Starbucks (SBUX) reports earnings later this week and while analyst expectations are pretty high, investor sentiment has significantly deteriorated recently due to macro headwinds. The stock is down 20% from is 52 week high and is down 10% in the last month ahead of earnings.
The fundamental case for SBUX is that it is a growth machine internationally and domestically. Internationally, its stores are located in over 50 countries where it achieves higher margins -but a majority (2/3) of its stores are located in the US. SBUX is aggressively expanding in China where it is tripling its store count. Domestically, the company is leveraging a very popular mobile app platform to drive sales as customers receive incentives and deals to buy drinks. SBUX has also started a very popular “gold card” program which has helped expand a group of hard-core regular SBUX drinkers.
The stock has sold off for two primary reasons: China and European macro concerns. We have already seen other similar companies such as Yum report in-line China expectations. Furthermore, SBUX is very highly regarded in China and is a strong play on the rising wage trends there. On the European concern front, if you take a look at SBUX locations by country (Link), you would actually see that its stores are not concentrated in the PIGS countries and are strongly positioned in Germany and France. There are by far more Starbucks located in developing countries compared to Europe.

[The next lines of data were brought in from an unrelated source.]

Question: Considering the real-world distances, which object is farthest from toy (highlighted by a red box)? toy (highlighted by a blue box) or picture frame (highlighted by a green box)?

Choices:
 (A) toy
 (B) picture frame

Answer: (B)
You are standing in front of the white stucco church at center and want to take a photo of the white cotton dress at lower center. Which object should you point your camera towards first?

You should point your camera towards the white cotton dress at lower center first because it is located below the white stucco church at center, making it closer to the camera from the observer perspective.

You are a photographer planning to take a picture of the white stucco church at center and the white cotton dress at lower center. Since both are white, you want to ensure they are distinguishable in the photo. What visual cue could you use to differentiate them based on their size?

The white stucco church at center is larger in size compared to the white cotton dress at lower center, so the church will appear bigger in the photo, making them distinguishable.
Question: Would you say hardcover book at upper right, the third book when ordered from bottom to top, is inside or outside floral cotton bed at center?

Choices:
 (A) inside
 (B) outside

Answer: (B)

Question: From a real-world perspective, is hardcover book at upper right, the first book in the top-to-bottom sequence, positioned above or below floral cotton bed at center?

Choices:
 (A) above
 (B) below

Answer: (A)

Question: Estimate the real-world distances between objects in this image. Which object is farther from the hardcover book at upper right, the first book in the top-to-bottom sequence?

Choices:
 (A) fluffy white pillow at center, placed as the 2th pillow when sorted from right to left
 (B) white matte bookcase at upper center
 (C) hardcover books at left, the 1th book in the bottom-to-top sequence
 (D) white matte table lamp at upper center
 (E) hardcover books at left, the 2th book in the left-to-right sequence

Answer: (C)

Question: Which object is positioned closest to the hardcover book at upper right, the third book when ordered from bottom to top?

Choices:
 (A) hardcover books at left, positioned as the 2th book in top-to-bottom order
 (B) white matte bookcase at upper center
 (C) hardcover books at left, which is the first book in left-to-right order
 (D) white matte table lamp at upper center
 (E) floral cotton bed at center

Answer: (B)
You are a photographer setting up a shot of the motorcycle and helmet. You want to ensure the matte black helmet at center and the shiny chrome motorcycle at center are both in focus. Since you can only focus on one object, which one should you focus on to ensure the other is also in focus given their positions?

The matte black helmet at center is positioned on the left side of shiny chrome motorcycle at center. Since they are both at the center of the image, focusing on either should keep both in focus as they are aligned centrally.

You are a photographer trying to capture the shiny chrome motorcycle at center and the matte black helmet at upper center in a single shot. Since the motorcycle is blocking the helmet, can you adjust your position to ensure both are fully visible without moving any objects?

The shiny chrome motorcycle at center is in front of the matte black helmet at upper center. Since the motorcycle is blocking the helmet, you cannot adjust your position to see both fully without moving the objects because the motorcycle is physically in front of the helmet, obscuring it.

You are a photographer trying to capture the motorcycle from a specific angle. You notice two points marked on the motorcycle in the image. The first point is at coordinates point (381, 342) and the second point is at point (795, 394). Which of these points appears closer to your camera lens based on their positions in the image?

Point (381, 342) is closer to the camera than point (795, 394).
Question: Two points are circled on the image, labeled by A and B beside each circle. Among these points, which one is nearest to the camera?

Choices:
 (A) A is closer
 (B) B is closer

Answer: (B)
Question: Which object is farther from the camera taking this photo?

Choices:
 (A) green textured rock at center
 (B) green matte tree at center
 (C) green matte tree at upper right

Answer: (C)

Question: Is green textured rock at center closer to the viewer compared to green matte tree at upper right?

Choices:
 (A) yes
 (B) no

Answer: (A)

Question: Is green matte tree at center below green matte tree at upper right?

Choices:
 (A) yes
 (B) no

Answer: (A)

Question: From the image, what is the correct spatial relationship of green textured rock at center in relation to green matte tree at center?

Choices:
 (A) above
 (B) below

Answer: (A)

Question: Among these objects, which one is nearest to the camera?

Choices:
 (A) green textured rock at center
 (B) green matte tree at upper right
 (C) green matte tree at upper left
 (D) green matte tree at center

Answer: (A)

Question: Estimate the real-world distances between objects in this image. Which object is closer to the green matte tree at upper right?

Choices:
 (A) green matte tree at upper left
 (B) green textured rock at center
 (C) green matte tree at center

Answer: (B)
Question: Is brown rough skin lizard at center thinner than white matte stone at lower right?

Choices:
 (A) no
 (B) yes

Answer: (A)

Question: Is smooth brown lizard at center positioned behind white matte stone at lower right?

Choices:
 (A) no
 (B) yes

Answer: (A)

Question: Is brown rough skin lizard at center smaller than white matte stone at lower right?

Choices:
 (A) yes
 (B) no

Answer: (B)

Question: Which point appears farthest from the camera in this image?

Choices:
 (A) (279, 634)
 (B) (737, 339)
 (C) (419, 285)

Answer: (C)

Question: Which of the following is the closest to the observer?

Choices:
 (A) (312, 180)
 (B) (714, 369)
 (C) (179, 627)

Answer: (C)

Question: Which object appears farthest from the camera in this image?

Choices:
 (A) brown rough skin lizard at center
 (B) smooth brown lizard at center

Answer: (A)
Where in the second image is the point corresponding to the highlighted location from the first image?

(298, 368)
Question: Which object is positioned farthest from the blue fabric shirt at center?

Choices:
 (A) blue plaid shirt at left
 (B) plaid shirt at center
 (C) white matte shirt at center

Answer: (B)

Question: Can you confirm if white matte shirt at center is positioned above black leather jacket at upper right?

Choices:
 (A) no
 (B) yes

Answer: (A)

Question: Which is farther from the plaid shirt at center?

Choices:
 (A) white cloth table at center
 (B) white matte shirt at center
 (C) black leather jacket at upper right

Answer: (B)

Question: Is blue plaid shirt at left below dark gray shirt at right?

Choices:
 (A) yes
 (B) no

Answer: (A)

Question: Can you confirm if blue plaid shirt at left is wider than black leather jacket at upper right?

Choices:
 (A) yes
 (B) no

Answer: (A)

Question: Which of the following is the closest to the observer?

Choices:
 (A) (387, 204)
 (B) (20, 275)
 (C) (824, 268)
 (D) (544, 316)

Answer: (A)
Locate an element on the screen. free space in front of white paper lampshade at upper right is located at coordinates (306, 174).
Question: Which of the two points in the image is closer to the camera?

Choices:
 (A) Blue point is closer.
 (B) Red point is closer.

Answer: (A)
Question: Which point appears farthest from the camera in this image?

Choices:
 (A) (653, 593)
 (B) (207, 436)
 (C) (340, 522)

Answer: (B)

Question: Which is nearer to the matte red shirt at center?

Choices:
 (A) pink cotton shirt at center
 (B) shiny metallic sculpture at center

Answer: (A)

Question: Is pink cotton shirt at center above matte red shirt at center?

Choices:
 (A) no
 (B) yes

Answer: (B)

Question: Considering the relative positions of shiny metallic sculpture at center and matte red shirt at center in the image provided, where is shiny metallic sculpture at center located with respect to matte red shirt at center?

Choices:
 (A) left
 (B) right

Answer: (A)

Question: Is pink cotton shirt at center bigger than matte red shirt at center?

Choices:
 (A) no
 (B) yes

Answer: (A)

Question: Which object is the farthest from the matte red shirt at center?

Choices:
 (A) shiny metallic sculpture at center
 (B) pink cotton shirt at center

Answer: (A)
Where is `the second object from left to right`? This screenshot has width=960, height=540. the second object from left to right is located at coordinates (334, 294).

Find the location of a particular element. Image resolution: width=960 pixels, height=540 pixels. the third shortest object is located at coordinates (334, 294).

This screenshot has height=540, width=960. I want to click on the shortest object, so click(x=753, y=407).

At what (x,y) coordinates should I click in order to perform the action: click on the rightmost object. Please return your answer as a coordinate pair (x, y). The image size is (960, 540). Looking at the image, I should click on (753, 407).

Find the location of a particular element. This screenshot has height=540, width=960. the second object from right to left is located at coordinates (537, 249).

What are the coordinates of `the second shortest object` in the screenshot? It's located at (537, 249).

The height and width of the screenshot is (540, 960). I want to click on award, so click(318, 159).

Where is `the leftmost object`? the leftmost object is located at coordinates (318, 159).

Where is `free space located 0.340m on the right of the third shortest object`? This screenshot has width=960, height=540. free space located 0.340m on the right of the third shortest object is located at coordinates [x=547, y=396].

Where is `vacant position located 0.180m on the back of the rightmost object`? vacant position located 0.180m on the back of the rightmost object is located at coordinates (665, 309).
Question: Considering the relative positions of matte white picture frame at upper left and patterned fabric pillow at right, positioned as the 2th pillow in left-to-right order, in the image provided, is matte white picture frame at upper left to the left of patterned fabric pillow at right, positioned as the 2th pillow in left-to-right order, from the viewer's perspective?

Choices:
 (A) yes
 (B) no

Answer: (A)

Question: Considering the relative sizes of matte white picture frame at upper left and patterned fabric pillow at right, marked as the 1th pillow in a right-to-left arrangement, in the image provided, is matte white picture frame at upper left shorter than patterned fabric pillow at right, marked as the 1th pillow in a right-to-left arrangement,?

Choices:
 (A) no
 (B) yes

Currency risk is a major issue and could damper international results. However, I believe that SBUX's domestic same store sales growth should surprise to the upside and mitigate loss from currency factors. Ultimately, I think investors got a little too nervous and over sold the stock before earnings.
SBUX is currently trading around $50. To establish a call spread, we can buy the AUG $52.5 call and selling the AUG $57.5 call. The trade should cost about $0.50 to make (the net of the premiums sold and bought). The optimal profit scenario would be if the company reports strong earnings and pushes the stock to $57 because you would be able to keep your call premium and also make money from your long call. This trade has potential upside of around 100% and potential downside of around 50% (it depends on your execution prices and commissions).